→ READING TEXT
++++++++

Nvidia’s CEO, Jen-Hsun Huang, has slammed Intel’s one API software stack approach

Intel OneAPI

Nvidia’s CEO, Jen-Hsun Huang, has slammed Intel’s unreleased OneAPI software programming approach. During the company’s Q2 2019 earning’s call, Huang explained that he doesn’t “really know how one programming approach or simple API is going to make seven different type of weird things work together… programming isn’t as simple as a PowerPoint slide.”

Nvidia just wrapped up its Q2 earnings call, which were largely positive for the green team and its investors. During the call, Huang was asked by Cowen’s Matt Ramsey whether he saw any movement in the competition when it came to datacentre software stacks. And Huang had quite a bit to say on Intel’s unified programming model.

“Going from single CPU to multi-core CPUs was a great challenge,” Huang says. “Going from multi-core CPUs to multi-node multi-core CPUs was an enormous challenge. And yet, when we when we create a CUDA, in our GPUs, we went from one processor core to a few, to now in the case of large scale systems, millions of processor cores, and how do you program such a computer across across multi-GPU multi-node, it’s a concept that that not easy to crack.

“And so I don’t really know how one programming approach or a simple API is going to make seven different type of weird things work together. And I can’t make it fit in my head. But programming isn’t as simple as a PowerPoint slide, I guess. And, you know, I think it’s just time will tell whether one programming approach could fit seven different types of processors when no time in history has it ever happened.”

Intel’s One API is a software programming model that will cross architectures and silicon, particularly useful for Intel, a multi-faceted company with fingers in many silicon pies. In an increasingly complex world of CPUs, FPGAs, GPUs, and accelerators, the need for overarching software able to tap into the many moving pieces in a modern data centre has increased exponentially. That’s what Intel’s attempting to produce with OneAPI and what Intel’s chief architect, Raja Koduri, has been keen to talk up to developers since it was unveiled officially at its Architecture Day last year.

Intel oneAPI initiative

Intel’s incorporation of a single, cross-industry programming language also flies in the face of single architecture proprietary languages, and that might rub Nvidia, and its CUDA platform, up the wrong way.

Nvidia’s proprietary CUDA platform is built to make the most of its GPUs, with API tools available to developers to squeeze all the performance out of its accelerators in GPGPU workloads. With datacentre and compute tasks favouring the parallel processing grunt of a GPU nowadays, especially for tasks such as AI, Nvidia’s CUDA API and libraries have become increasingly important to realising the company’s vision as a major datacentre player.

But there’s a positive for Intel in all of this shade throwing. Because if Jen-Hsun truly believes this has never been done before in history, it would be one hell of a victory for Chipzilla if it could pull it off. We’ll find out soon enough, OneAPI will head to develops in beta later this year.

++++++++

→ EXTRACTED INFORMATION
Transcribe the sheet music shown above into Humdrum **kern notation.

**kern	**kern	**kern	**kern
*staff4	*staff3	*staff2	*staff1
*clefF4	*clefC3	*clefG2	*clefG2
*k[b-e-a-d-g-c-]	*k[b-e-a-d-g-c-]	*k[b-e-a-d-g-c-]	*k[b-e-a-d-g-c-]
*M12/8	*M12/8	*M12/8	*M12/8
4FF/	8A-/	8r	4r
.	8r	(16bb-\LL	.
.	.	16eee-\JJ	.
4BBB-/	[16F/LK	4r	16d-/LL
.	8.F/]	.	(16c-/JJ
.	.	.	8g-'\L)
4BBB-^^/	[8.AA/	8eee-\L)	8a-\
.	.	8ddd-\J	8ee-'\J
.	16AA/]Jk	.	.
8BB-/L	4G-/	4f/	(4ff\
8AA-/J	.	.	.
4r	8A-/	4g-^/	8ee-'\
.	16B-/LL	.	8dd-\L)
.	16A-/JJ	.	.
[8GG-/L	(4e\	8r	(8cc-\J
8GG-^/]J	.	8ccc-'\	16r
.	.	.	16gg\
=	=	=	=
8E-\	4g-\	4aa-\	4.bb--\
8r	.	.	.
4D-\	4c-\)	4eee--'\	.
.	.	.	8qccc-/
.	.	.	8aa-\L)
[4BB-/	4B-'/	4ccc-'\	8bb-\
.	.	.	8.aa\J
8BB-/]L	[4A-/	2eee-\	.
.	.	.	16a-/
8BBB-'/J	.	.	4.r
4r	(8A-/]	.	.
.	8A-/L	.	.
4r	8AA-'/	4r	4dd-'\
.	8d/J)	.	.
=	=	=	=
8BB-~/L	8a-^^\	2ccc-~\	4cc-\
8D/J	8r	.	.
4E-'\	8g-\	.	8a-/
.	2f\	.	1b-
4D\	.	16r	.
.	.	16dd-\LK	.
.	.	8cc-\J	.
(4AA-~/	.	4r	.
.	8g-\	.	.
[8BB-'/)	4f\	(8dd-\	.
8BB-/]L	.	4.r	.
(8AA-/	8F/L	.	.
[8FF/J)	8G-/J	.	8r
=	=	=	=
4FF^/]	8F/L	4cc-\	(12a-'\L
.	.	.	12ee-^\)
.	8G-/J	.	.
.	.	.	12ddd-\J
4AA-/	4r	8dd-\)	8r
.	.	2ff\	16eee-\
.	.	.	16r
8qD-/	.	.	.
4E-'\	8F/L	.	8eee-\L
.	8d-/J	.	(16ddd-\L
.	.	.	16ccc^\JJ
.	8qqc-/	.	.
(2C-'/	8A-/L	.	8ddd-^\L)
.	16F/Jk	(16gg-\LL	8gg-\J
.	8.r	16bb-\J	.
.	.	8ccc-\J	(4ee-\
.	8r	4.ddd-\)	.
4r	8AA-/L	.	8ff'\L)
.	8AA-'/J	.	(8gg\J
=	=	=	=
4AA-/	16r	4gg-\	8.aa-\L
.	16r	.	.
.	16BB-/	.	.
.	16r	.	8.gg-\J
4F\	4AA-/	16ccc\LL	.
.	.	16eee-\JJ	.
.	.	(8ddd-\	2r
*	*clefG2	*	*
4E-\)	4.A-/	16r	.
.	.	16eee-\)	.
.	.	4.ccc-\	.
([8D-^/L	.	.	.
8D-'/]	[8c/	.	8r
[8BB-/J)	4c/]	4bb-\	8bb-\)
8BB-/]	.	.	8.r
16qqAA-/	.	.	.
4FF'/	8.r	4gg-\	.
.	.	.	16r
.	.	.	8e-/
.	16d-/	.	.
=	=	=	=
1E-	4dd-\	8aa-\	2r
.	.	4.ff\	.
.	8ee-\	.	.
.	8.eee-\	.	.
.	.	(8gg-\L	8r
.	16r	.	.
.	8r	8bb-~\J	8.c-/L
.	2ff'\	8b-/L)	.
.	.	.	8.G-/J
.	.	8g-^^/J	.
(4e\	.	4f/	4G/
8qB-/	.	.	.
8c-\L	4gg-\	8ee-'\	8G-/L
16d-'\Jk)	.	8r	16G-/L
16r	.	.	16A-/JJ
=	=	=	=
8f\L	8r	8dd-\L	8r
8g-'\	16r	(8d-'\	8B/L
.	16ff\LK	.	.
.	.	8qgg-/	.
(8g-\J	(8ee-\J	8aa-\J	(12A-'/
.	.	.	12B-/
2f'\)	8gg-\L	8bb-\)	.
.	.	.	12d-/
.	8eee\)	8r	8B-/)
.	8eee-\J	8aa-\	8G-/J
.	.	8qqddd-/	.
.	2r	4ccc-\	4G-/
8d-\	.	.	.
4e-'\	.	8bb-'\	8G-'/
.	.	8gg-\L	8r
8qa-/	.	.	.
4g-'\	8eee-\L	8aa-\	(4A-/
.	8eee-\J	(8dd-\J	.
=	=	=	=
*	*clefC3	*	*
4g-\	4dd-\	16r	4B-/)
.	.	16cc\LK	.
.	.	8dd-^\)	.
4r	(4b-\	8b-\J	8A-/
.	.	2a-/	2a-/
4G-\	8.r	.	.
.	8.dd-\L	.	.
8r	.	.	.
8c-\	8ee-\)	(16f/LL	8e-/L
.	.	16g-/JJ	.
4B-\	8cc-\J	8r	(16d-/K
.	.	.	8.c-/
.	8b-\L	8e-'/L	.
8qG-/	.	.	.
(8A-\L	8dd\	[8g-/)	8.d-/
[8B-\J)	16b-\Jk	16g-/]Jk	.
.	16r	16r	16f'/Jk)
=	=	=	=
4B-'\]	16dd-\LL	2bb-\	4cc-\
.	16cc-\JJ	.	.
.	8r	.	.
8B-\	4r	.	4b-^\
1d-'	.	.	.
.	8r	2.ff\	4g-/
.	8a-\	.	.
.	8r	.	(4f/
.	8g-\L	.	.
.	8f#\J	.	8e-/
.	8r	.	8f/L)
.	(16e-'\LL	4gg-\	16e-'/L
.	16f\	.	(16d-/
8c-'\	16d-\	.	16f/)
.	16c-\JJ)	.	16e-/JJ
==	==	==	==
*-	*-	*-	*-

++++++++

→ TASKS FOR THIS EXERCISE
A) Decide whether each statement agrees with the article on Intel's OneAPI. Answer yes or no for each, and quote the words of the article that settle it.
(i) Cowen's Matt Ramsey asked Huang about competition in datacenter software stacks.
(ii) OneAPI had already been released when Huang made his comments.
(iii) Intel officially unveiled OneAPI at its Architecture Day.
B) Answer these questions using the article on Intel's OneAPI.
(i) Who is Intel's chief architect?
(ii) During which earnings call did Huang make his remarks?
(iii) What is the name of Nvidia's proprietary platform?

→ SOLVED TASKS
A)
(i) Yes: "Huang was asked by Cowen’s Matt Ramsey whether he saw any movement in the competition when it came to datacentre software stacks."
(ii) No: "Nvidia’s CEO, Jen-Hsun Huang, has slammed Intel’s unreleased OneAPI software programming approach."
(iii) Yes: "since it was unveiled officially at its Architecture Day last year."

B)
(i) Raja Koduri
(ii) The Q2 2019 earnings call
(iii) CUDA